Le poil est ce qu’on appelle un phanère. Autrement dit, c’est un composant annexe de ce super-organe qu’est la peau.
Il est à lui seul un mini-organe composé d’une tige pilaire faite de kératine. Cette tige est produite et prend racine au niveau d’un bulbe pilaire qui est, lui, connecté à une glande sébacée (aka une mini usine à sébum) et, à un muscle horripilateur, responsable du phénomène de « chair de poule ».
D’ailleurs, ce phénomène de chair de poule est ce qu’on appelle un réflexe de survie qui a pour but d’alerter notre cerveau qu’il fait froid.

A l’inverse, lorsqu’il fait chaud, le poil va permettre au corps de se rafraîchir en faisant de la rétention de sueur💦. Ok, c’est pas très sexy mais c’est vachement utile quand il fait 40°C à l’ombre!

Un double standard poilant.

Source : VL Média

Les cheveux, les cils et les sourcils sont des poils désirés et validés par la société contrairement aux poils qui tapissent le reste du corps humain. Cette pression sociale est d’autant plus forte lorsque les poils sont féminins. Et oui, une femme ayant de longs cheveux est généralement perçue comme plus féminine qu’une femme ayant les cheveux courts.

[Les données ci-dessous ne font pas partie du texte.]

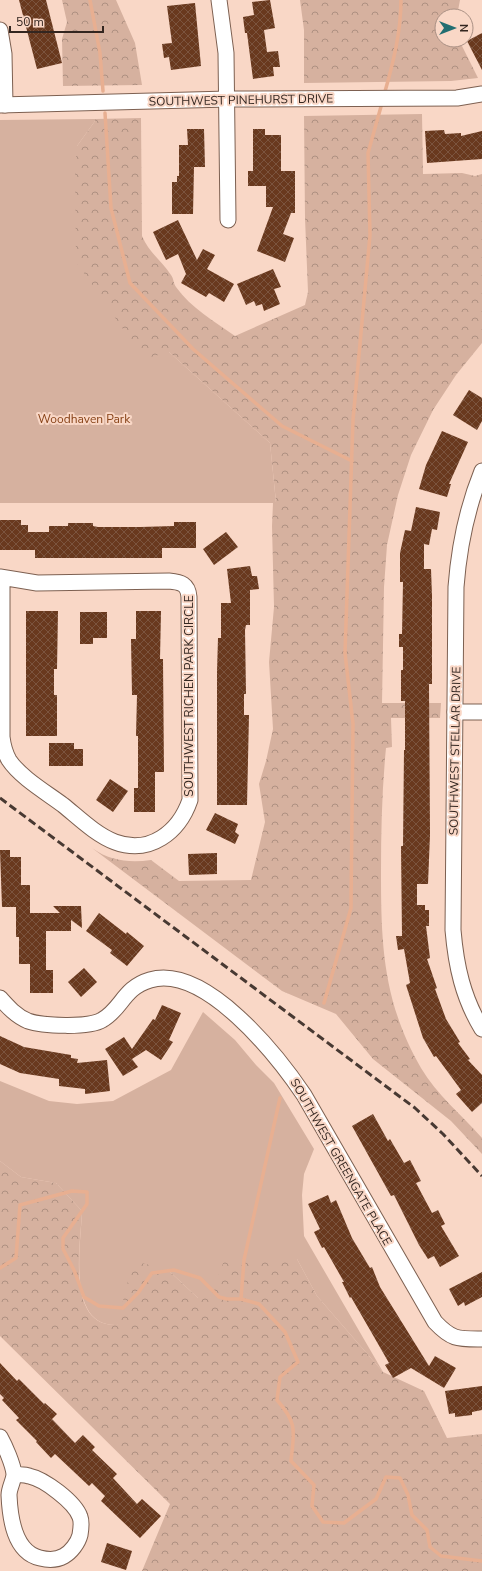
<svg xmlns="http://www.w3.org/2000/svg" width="482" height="1571" font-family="'Nunito Sans',sans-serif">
  <defs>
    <pattern id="forest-crowns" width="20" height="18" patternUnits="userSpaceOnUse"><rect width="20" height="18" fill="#d6b19f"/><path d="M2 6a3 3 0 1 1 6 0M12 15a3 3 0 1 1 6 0" fill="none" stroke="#ae9081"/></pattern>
    <pattern id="building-cross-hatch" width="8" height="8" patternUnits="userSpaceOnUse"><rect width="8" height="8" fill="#69391e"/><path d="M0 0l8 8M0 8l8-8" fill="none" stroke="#7b543e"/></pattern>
  </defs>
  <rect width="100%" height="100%" fill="#f9d7c6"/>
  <!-- green -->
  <g fill="#d6b19f">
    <path d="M95 119V121L77 146 169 352 270 443 276 503H0V120Z"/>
    <path d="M203 1012 235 1040 256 1065 274 1083 314 1149 304 1174 302 1195 304 1236 383 1372 317 1296 297 1259 210 1298H198L167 1269 117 1325C66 1327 81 1244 82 1211L56 1183 21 1177 0 1161V1081L49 1101 77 1104 113 1101 171 1070Z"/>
  </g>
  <!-- forest -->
  <g fill="url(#forest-crowns)">
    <path d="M62 0H116L135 43 142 85 63 86 62 39 67 22Z"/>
    <path d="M300 0H460L457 16H442V40H459L478 78 451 81 304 83V30Z"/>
    <path d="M422 114 423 174 462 173 475 176 482 174V343L456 375 433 410 411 455 398 495 387 545 384 587 382 703H441L440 718H391L392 747 386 748C382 789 381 830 381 872 381 945 383 1002 421 1068 437 1095 461 1114 482 1138V1154L451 1121 373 1059 336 1014 282 991 92 848C110 861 130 863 151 860L179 881 251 880 265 822 259 784 266 761 273 729 269 662 274 607 272 526 273 503 276 502 270 443 169 352 144 359 76 262 75 171 77 146 95 121V119L141 118 142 236C150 254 162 261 171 275 174 279 173 283 176 287 191 308 214 321 235 336L305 305 308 292 305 218 304 116Z"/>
    <path d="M0 1161 21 1177 56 1183 82 1211C81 1243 65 1327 117 1325L133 1261 167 1269 198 1298H210L225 1258 297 1259 317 1296 383 1372 424 1391 447 1438 482 1434V1571H142L170 1504 0 1336Z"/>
  </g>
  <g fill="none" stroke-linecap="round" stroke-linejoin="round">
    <!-- stream -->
    <g stroke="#e8af91" stroke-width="3.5">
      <path d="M90 0 100 53 103 91"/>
      <path d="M384 95C393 64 401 32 401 0"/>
      <path d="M105 113 111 208 130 283 193 349 282 426 352 461"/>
      <path d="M324 1003 351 908 353 724 345 653 353 420 370 235 368 153 382 103"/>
      <path d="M0 1268 16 1258 20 1205 72 1191 87 1192V1204L63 1238V1249L74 1270 84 1297 99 1306 123 1308 138 1293 152 1273 174 1270 200 1278 219 1297 227 1299H241L259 1304 285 1332 298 1362 280 1377 277 1400C298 1424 294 1431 291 1461L314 1485 312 1506 323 1522 344 1523 376 1499 386 1477 400 1478 408 1495 412 1515 427 1530 430 1547 441 1556 482 1561"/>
      <path d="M241 1299 244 1260 280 1098"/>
    </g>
  </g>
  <!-- building -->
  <g fill="url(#building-cross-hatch)">
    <path d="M19 0H46L62 63 37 69Z"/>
    <path d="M270 0 275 28 264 30 267 52 278 51 280 67H273L274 76 253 79 247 33H245L243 17 254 15 252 2Z"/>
    <path d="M195 3 201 66 171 70 169 57 164 58 162 44 172 43 167 6Z"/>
    <path d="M482 33V70L467 41Z"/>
    <path d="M187 129H204L205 167H194L193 214H172V182H177V176H179V145H188Z"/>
    <path d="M253 129H265V135H281V171H295V213H291L283 234 294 238 285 262 257 251 273 207H266V186H248V171H253Z"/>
    <path d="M444 130 445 134 461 133V136L482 131V159L427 163 425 131Z"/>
    <path d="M178 220 197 260 203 249 215 255 207 269 234 284 224 302 209 293 206 297 181 283 186 274 178 254 166 260 153 232Z"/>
    <path d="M273 269 281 287 274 289 280 304 264 311 262 304 256 306 254 301 246 305 237 284Z"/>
    <path d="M469 390 482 398V421L477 430 453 415Z"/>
    <path d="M442 431 468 442 449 484H451L447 497 419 489 426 465Z"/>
    <path d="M416 507 440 512 437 530 432 529 429 545 424 544V569H431L432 596V684H429L430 835 428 884H417V905H425V910H429V926H426L430 958 427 959 437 988 435 989 446 1019 460 1042 458 1043 470 1059 468 1060 482 1075V1103L472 1112 456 1094 461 1090 436 1056 434 1057 423 1038 406 985 410 983 404 949 398 950 396 936H402L401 846H403L404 750H405V701H401V670H403V647H399V634H402L403 582H400V553L405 530 411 531Z"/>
    <path d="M0 520H21V525H28V532H49V526H68V523H93V526L98 527H140L174 526V522H196V548H162V558H35V550H0Z"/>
    <path d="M226 532 238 547 214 565 203 549Z"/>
    <path d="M250 566 252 576H257L259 589 250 590V625H246L245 630 246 694H244V715H249L247 805H217V672L218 638H221V603H231L227 569Z"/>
    <path d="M26 611H58L57 669H54V695H57V736H26Z"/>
    <path d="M136 611H161L160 659H163L164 772H155V812H134V788H138V736H136L137 695H132L131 639H136Z"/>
    <path d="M80 612H107V638H93V644H80Z"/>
    <path d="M49 743H74V749H83V766H49Z"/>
    <path d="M110 779 128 791 113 812 96 800Z"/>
    <path d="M215 813 238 824 235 832 239 835 235 844 206 830Z"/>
    <path d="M0 850H10V857H21V885H30V913H60L53 906H81L82 928 71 920V931H46V970H53V993H30V964H19V937H16V907H2Z"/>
    <path d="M217 853V874L189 875 188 854Z"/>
    <path d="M99 913 126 934 127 932 144 946 127 966 110 953 112 950 86 931Z"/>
    <path d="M84 968 97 982 81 997 68 982Z"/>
    <path d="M162 1005 181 1013 169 1040 173 1042 161 1060 146 1050 132 1059 138 1067 123 1076 105 1049 124 1037 132 1049 153 1019 155 1020Z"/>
    <path d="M0 1036 24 1047 71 1055V1058L78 1059 77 1063 107 1060 110 1091 85 1094V1089L59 1086V1079L20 1073 0 1064Z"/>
    <path d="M373 1114 388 1141 390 1139 404 1163 410 1160 421 1181 416 1183 432 1213 438 1210 445 1224 441 1226 459 1256 440 1267 434 1256 428 1259 419 1245 394 1195 391 1196 352 1126Z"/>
    <path d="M328 1195 331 1203 336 1200 352 1238 370 1268 372 1267 380 1287 429 1366 435 1356 456 1368 444 1388 411 1368 393 1378 385 1365 389 1363 351 1297 350 1298 342 1282H344L324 1247 322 1248 314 1232 320 1229 308 1204Z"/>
    <path d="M482 1272V1297L465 1306 464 1302 458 1306 449 1289Z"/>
    <path d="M0 1363 17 1381 19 1379 44 1404 45 1403 57 1414 52 1419 75 1443 83 1435 95 1447 92 1450 117 1474 113 1478 137 1504 142 1499 161 1516 140 1538 101 1501 105 1496 92 1483 89 1486 55 1454 51 1458 36 1442 37 1441 16 1420 19 1418 2 1400 4 1398 0 1394Z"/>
    <path d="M482 1386V1410L472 1412V1415L455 1417V1413L449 1414 445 1391Z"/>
    <path d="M107 1543 132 1551 126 1570 101 1562Z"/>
  </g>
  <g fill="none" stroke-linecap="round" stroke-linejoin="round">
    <defs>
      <g id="minor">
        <path d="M219 0 226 53 228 220"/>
        <path d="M0 30 4 54 5 105"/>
        <path d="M0 105 228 99 457 98 482 94"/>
        <path d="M482 471C467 508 459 547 456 587L453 930C456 966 463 998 482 1029"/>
        <path d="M0 577 37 583 169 581C181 582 188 584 189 597L190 800C179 832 150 855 115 842 96 835 78 817 63 805 47 793 20 777 9 760 5 753 3 745 2 737V578"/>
        <path d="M455 712H482"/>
        <path d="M0 998C8 1007 16 1016 28 1021 42 1026 89 1028 102 1020 122 1009 123 988 150 980 205 964 277 1055 304 1095L435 1322C452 1340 458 1339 482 1339"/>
        <path d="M0 1437C5 1446 13 1464 14 1474 14 1480 9 1488 9 1495 10 1518 14 1552 40 1558 48 1560 57 1560 64 1556 71 1552 78 1543 80 1535 81 1529 82 1522 80 1517 75 1502 44 1479 29 1476 24 1474 19 1475 14 1475"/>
      </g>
    </defs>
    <!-- minor casing -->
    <use href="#minor" stroke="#7d6051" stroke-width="17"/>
    <!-- minor -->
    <use href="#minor" stroke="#fff" stroke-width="15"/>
    <!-- rail -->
    <path stroke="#483932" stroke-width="3" stroke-dasharray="8 4" stroke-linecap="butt" d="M0 798 415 1108 443 1134 482 1176"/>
  </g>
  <g text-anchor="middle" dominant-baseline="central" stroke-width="4" stroke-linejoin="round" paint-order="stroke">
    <!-- street labels -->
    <g font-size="12" fill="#332620" stroke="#f9d7c6">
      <text transform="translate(241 100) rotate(-1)">SOUTHWEST PINEHURST DRIVE</text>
      <text transform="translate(189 696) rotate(-90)">SOUTHWEST RICHEN PARK CIRCLE</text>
      <text transform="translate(455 751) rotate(-89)">SOUTHWEST STELLAR DRIVE</text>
      <text transform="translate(341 1162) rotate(60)">SOUTHWEST GREENGATE PLACE</text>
    </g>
    <!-- park labels -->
    <g font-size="12" fill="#874217" stroke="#f9d7c6">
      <text x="84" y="419">Woodhaven Park</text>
    </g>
  </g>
  <!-- north arrow -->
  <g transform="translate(454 28) rotate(90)"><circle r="19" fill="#f9d7c6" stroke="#aa9084"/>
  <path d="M0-3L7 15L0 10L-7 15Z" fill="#226e71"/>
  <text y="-6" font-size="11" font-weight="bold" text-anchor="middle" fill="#332620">N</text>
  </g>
  <!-- scale -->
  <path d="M10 26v6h93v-6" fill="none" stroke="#332620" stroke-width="2"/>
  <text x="16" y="26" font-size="12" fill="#332620" stroke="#f9d7c6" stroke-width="3" paint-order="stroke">50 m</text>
</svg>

D’ailleurs, au cœur des montagnes du Vietnam actuel, les femmes de la province du Yao ont des cheveux pouvant mesurer plus de 2m de long. Symbole de longévité et de prospérité, la (très) longue chevelure de ces femmes est perçue comme un critère de beauté important au sein de cette ethnie où l’entretien quotidien de ces cheveux fait partie intégrante des traditions.

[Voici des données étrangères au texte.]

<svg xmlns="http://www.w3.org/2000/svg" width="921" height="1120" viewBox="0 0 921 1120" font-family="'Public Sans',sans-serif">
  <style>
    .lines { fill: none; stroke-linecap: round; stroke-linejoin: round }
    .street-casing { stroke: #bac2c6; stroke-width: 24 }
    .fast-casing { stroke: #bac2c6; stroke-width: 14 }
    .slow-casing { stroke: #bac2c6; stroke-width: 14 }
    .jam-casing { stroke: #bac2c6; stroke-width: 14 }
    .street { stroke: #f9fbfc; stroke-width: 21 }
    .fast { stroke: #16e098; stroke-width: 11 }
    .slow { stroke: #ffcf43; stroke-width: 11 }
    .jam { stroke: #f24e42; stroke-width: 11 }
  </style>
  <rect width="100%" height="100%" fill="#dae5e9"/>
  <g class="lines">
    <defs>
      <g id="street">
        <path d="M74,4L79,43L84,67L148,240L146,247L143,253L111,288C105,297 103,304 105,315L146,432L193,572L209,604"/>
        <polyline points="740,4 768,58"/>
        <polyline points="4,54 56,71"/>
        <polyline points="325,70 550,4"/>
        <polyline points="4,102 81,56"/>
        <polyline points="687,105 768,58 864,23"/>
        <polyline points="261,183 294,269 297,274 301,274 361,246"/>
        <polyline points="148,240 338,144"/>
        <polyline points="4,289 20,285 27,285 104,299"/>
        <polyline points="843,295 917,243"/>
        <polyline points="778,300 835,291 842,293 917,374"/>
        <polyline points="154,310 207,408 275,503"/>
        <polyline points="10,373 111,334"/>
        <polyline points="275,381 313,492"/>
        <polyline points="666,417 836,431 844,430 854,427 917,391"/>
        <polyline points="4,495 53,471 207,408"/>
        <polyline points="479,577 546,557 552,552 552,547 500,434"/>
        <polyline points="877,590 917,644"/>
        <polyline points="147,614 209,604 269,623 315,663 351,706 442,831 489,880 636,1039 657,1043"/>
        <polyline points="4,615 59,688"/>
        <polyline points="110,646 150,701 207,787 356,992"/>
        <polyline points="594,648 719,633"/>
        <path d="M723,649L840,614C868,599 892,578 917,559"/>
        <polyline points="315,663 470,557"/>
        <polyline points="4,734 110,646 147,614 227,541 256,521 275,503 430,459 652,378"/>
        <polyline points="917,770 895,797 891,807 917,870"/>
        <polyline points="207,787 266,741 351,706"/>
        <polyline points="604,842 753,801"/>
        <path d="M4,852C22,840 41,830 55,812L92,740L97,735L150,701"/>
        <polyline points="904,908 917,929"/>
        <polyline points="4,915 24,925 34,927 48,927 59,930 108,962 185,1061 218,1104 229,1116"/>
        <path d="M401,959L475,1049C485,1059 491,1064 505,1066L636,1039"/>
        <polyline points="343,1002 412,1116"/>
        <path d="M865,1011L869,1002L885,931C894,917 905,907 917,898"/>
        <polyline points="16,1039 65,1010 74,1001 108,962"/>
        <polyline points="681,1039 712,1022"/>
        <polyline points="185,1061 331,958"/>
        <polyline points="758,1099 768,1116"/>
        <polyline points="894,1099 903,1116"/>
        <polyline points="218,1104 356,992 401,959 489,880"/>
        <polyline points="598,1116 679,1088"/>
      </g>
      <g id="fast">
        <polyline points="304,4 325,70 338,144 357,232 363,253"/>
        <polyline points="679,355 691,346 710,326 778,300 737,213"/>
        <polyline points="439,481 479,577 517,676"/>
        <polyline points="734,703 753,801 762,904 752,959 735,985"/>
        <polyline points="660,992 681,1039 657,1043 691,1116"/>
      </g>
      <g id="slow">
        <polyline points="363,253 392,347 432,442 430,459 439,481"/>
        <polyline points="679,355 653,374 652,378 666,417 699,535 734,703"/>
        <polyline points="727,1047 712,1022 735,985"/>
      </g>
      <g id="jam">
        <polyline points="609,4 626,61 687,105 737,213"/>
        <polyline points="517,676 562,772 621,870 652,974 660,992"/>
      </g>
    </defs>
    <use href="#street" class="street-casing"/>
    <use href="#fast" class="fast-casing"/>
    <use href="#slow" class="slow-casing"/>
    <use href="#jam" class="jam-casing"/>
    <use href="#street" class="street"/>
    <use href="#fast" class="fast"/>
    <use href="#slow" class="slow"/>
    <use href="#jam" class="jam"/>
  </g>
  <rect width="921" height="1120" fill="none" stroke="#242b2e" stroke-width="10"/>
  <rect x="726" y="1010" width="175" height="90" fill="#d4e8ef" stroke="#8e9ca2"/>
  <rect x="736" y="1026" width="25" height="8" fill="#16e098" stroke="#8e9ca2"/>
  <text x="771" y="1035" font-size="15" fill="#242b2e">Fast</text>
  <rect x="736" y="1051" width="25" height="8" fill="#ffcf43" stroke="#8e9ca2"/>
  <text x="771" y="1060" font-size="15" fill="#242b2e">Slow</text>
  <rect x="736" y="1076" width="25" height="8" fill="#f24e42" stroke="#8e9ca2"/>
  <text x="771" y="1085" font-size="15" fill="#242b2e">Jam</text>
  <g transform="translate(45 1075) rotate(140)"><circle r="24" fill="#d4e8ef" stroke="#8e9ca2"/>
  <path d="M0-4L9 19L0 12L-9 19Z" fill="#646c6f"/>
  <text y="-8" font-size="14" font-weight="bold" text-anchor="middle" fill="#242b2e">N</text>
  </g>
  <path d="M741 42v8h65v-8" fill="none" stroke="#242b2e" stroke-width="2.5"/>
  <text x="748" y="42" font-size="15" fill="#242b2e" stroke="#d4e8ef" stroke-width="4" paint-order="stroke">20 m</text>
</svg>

Personnellement, j’ai toujours eu les cheveux longs (voir très longs quand j’étais plus jeune) et ce jusqu’à peu. Pourquoi ? Et bien parce que j’ai grandi dans une famille où une fille, une femme était considérée comme “belle” lorsqu’elle a de longs cheveux disciplinés. Ayant les cheveux bouclés, je vous laisse imaginer le temps qu’il fallait à ma grand-mère pour me démêler la tignasse et aplatir mes frisottis chaque matin !

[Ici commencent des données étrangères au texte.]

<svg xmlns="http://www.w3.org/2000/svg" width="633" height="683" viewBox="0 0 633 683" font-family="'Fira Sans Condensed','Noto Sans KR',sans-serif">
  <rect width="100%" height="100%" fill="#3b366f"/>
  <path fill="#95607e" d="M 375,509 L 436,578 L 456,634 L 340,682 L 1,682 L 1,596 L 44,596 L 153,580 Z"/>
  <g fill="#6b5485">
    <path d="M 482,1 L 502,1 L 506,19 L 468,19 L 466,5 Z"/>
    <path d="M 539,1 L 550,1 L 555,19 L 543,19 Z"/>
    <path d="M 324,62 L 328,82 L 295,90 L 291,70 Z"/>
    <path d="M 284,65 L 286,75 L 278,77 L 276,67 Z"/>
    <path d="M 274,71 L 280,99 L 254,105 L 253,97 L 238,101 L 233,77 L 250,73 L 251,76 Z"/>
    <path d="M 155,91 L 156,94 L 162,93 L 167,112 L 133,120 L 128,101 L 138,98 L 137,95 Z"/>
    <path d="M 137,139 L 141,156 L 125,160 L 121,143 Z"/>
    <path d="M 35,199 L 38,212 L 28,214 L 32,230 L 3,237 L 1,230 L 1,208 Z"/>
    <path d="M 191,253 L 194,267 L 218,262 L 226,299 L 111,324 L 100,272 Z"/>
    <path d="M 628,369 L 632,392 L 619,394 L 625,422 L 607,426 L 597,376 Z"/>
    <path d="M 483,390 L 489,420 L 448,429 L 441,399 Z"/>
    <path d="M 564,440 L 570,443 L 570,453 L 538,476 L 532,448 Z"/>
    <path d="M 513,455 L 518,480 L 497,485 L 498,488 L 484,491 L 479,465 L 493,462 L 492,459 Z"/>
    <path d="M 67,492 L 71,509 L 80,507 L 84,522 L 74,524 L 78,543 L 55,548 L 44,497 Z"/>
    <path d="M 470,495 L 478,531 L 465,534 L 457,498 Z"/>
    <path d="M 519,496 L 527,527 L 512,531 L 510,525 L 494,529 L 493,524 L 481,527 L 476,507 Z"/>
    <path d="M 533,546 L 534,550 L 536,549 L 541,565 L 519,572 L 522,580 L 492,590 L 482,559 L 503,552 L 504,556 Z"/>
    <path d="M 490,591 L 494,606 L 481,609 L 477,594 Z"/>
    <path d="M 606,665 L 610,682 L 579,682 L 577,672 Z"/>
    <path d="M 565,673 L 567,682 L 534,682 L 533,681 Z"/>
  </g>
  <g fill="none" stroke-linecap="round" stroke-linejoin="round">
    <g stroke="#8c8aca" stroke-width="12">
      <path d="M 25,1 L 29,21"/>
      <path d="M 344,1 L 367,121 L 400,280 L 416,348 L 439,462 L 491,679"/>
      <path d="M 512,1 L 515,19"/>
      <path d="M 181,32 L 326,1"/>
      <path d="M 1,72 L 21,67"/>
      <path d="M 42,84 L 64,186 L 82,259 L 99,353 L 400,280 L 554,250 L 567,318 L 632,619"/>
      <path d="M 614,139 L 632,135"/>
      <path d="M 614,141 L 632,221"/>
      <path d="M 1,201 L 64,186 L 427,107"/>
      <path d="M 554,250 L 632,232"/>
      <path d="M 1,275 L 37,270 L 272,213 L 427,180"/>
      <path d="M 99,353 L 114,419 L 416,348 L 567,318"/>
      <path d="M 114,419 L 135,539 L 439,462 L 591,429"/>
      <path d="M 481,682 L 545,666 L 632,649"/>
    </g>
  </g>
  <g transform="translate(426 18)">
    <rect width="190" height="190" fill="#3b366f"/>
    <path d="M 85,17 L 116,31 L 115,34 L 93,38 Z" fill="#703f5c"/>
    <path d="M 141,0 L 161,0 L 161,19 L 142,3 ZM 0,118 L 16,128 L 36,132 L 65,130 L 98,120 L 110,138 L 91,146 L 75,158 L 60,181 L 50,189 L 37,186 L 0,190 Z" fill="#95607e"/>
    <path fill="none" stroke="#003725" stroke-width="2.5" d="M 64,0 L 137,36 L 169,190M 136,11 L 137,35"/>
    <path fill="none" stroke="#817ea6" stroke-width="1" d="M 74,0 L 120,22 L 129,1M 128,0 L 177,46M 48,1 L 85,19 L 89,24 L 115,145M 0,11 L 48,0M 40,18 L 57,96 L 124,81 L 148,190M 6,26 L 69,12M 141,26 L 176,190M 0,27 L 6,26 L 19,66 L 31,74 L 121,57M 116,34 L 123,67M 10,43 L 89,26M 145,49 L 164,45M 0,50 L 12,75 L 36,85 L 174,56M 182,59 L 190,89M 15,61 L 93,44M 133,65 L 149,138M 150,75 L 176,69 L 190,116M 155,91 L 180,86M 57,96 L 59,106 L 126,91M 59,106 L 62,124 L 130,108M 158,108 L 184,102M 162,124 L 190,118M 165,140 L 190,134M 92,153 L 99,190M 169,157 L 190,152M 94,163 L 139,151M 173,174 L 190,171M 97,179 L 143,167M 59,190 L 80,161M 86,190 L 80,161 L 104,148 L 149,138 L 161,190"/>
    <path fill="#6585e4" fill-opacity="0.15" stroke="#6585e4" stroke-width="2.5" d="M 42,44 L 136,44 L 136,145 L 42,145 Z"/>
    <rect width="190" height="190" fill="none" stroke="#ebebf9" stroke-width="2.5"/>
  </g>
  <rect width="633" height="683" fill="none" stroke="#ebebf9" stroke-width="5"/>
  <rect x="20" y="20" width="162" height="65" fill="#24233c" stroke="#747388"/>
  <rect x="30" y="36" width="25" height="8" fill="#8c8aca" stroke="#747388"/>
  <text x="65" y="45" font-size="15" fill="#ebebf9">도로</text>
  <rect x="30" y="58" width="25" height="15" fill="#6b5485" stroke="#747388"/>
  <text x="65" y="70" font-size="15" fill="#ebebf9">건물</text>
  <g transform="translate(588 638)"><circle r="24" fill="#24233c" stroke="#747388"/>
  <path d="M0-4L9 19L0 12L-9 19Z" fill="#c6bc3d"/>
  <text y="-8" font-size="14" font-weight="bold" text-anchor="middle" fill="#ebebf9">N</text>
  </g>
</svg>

Aujourd’hui, les poils intimes, des jambes, des bras, des aisselles… sont traqués, décolorés, arrachés car perçus comme sale et peu esthétique sur une femme. Alors que dans les années 80 arborer un maillot brésilien était à la mode,  la tendance actuelle est plutôt d’avoir le Mont de Vénus à nu.

Ces nouvelles habitudes capillaires sont la conséquence directe d’un martèlement médiatique, prônant un culte de l’épilation et des corps féminins imberbes et sexualisés. Vous souvenez-vous d’une pub signée Veet de 2011 qui avait pour slogan “Quand mon minou est tout doux, il fait miaou”? Le “minou” étant une métaphore pour la vulve et le pronom “il” désignant la gente masculine, vous l’aurez compris… HUM, je trouve cet exemple aussi flippant que parlant quand on sait que s’épiler n’est pas un acte dénué de risques. En plus de la douleur, s’épiler c’est aussi risquer d’avoir la peau irritée, inflammée voir même brûlée et ça, toutes les 2 à 4 semaines.

La résistance s’organise.

Depuis quelques années, les lignes bougent grâce à des femmes faisant le choix d’aller à contre-courant des diktats capillaires de nos sociétés. Parce que oui, soyons honnêtes! Aller chez le coiffeur, entretenir ses cheveux, s’épiler le maillot, se raser les jambes… c’est pas de tout repos.

Au niveau des cheveux, de nombreuses femmes dont Camille créatrice du compte instagram @jemenbatsleclito et Kicki créatrice du compte instagram @kickiyangz, ont sauté le pas de se raser la tête ; permettant ainsi de montrer que l’on peut être femme, ne pas avoir de cheveux et rayonner de beauté.

Source : @camilleaumontcarnel

Source : @kickiyangz

Source : @hellopecia

Le compte @hellopecia, créé par la sublime Amélie, permet de rendre visible les femmes souffrant d’alopécie (aka la chute des cheveux) voir d’absence de cheveux aux yeux de tous. D’ailleurs, si le sujet vous intéresse, je vous conseille l’épisode 37 du podcast Entre Nos Lèvres où Céline et Margaux, créatrices du podcast, ont interviewé Amélie sur son rapport à son corps, à sa féminité et à sa sexualité.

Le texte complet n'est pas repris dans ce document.